* Things to do *
**A.** From the post about St. Patrick's Day, list each detail given about the featured book in the lines above its description.
**B.** Extend the post about St. Patrick's Day, starting after its final line.

* Passage provided *
________________________
St. Patrick’s Day is this Sunday! Besides being a good excuse for a drink, St. Patrick’s Day is also my grandmother’s birthday, and marks exactly one month til I celebrate my own. So I thought Ireland- St. Patrick’s adopted homeland- would be a good topic for this weeks TBR Themed Thursday!
The Circle and the Cross (The Wanderers #1) by Caiseal Mor
Historical Fantasy; 536 pages
Mawn knows little of the world outside his village. But his island home is in turmoil – monks have made their way from Rome and set the people at war. The High-King and the Druid Council know they cannot survive the might of Rome so they must find a way to save their ancient magic and traditions. (from Amazon)
________________________
* Provided material *
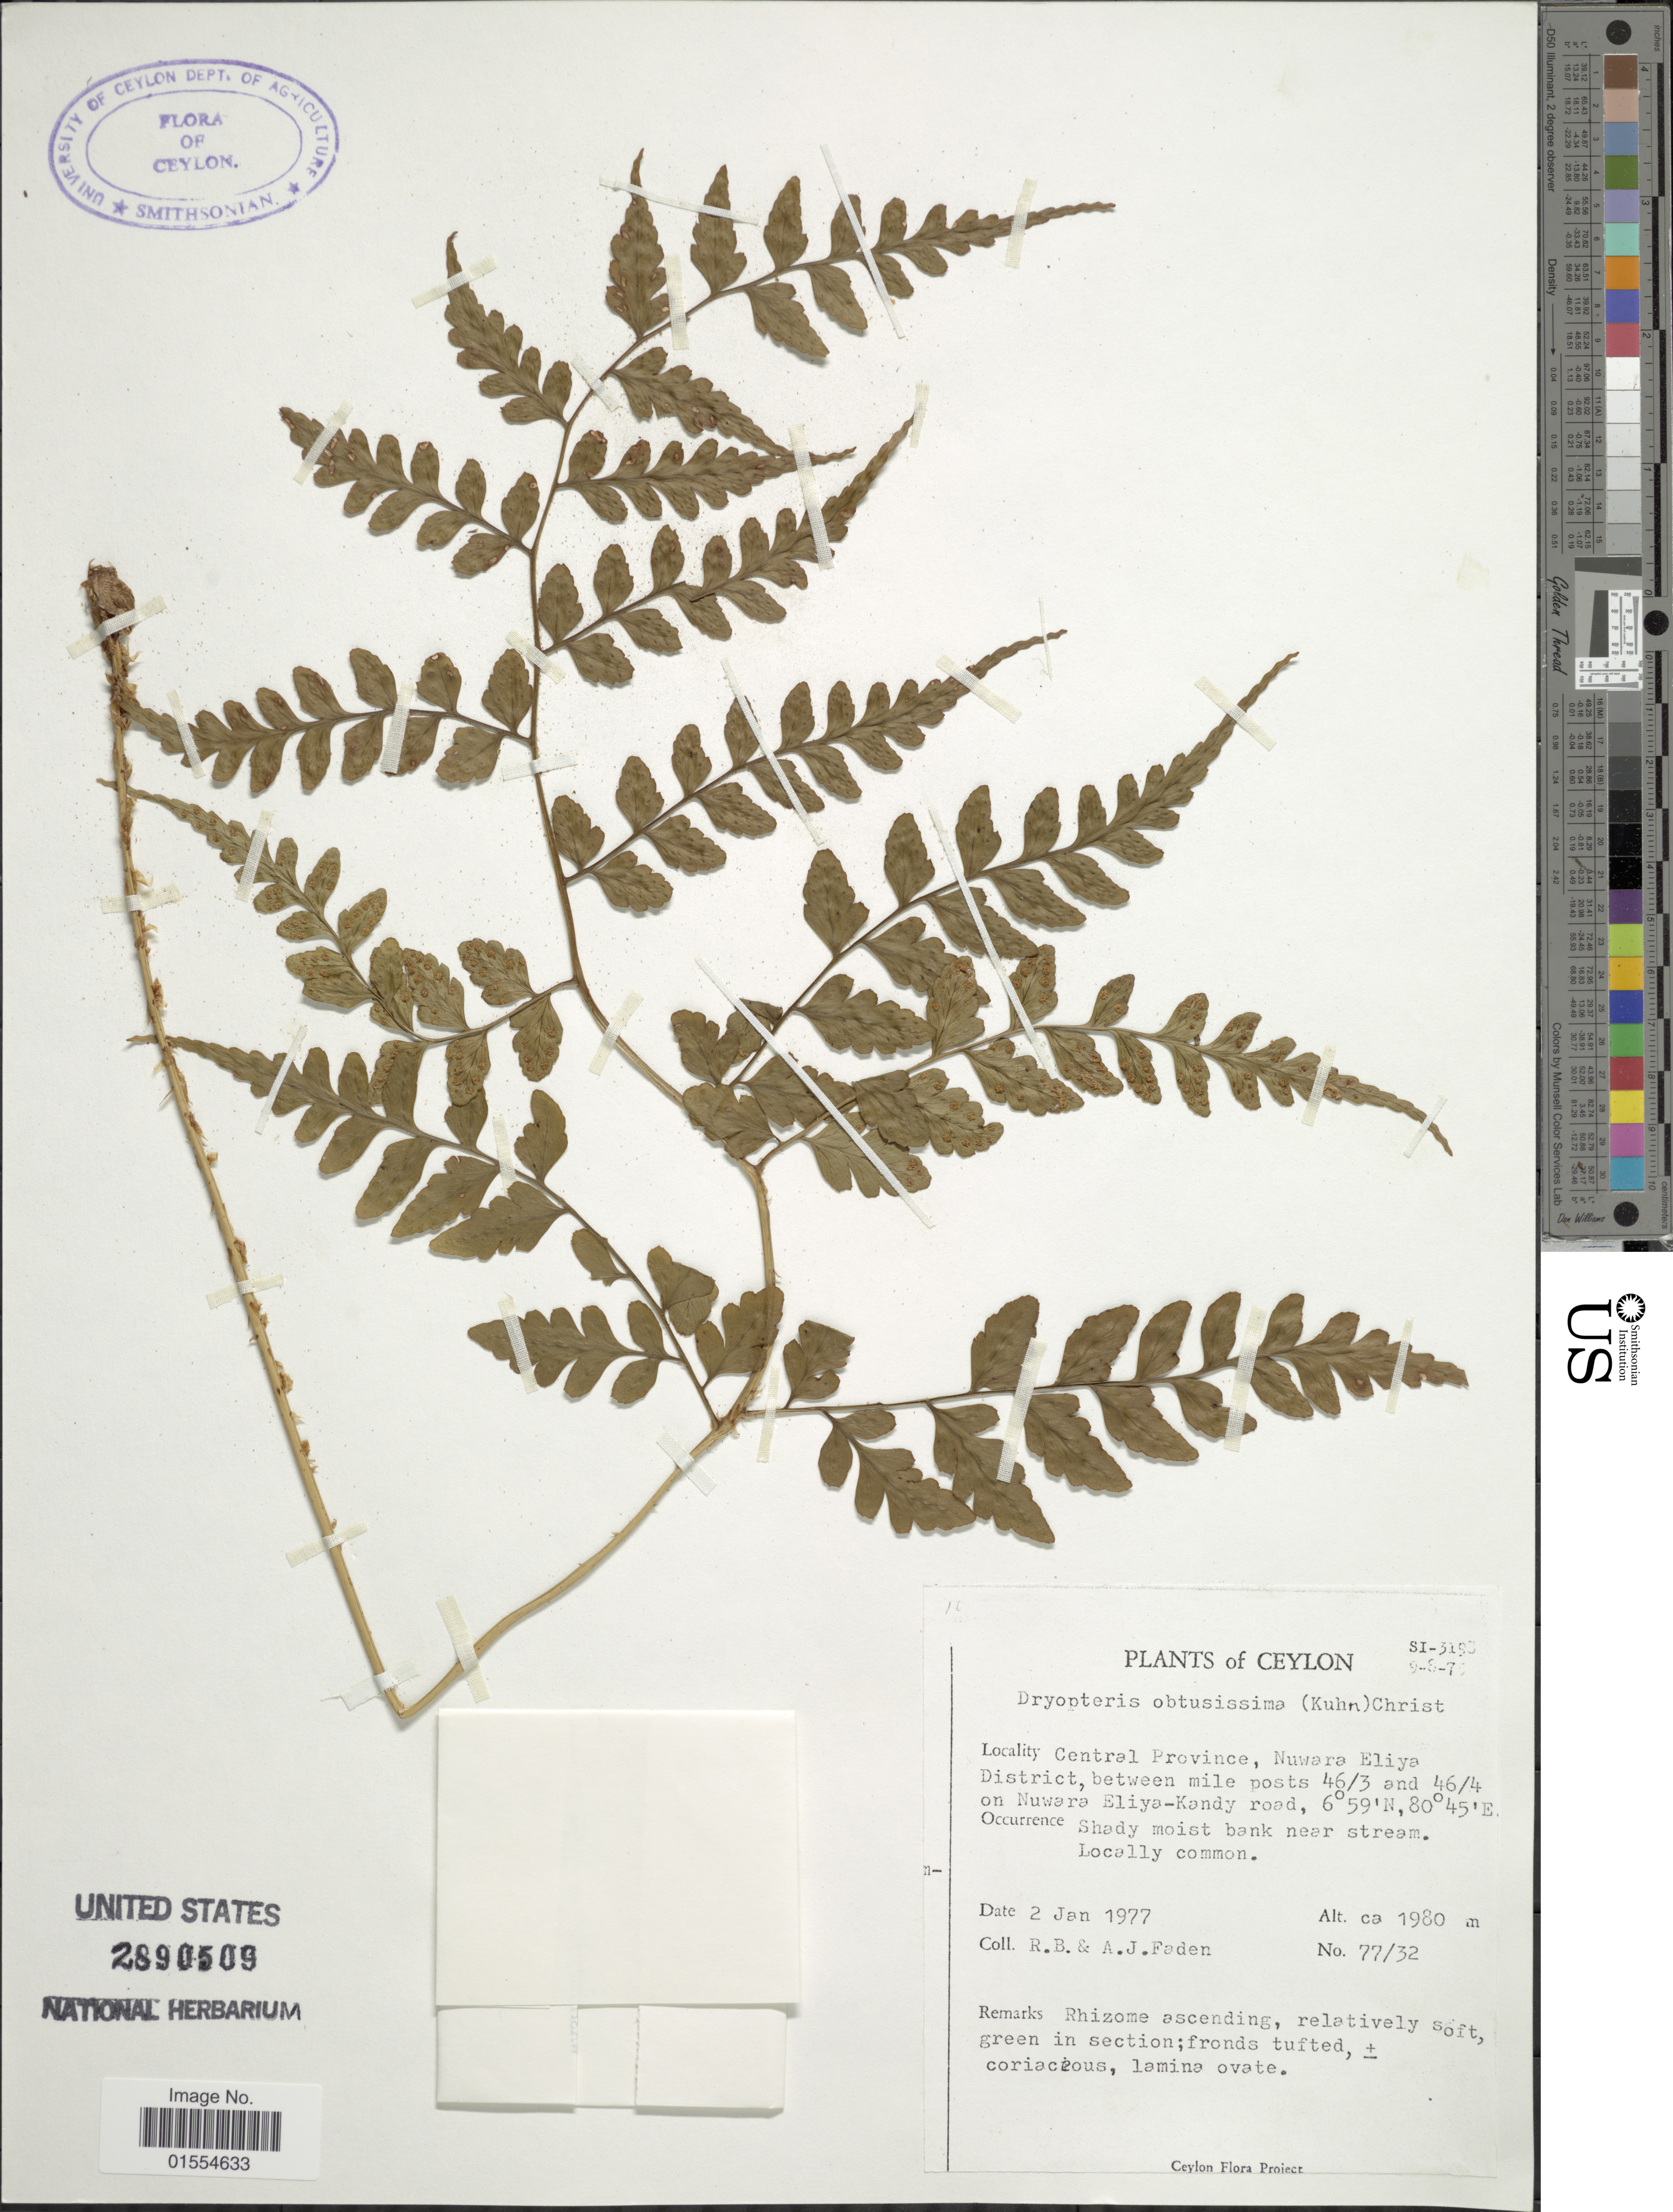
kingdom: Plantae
________________________
* Responses by task *
**A.**
- Title: The Circle and the Cross
- Series: The Wanderers, book #1
- Author: Caiseal Mor
- Genre: Historical Fantasy
- Length: 536 pages

**B.**
At Swim, Two Boys by Jamie O’Neill
Historical Fiction, 562 pages
Set during the year preceding the Easter Uprising of 1916 — Ireland’s brave but fractured revolt against British rule — At Swim, Two Boys is a tender, tragic love story and a brilliant depiction of people caught in the tide of history. Powerful and artful, and ten years in the writing, it is a masterwork from Jamie O’Neill. Jim Mack is a naïve young scholar and the son of a foolish, aspiring shopkeeper. Doyler Doyle is the rough-diamond son — revolutionary and blasphemous — of Mr. Mack’s old army pal. Out at the Forty Foot, that great jut of rock where gentlemen bathe in the nude, the two boys make a pact: Doyler will teach Jim to swim, and in a year, on Easter of 1916, they will swim to the distant beacon of Muglins Rock and claim that island for themselves. All the while Mr. Mack, who has grand plans for a corner shop empire, remains unaware of the depth of the boys’ burgeoning friendship and of the changing landscape of a nation. (from Goodreads)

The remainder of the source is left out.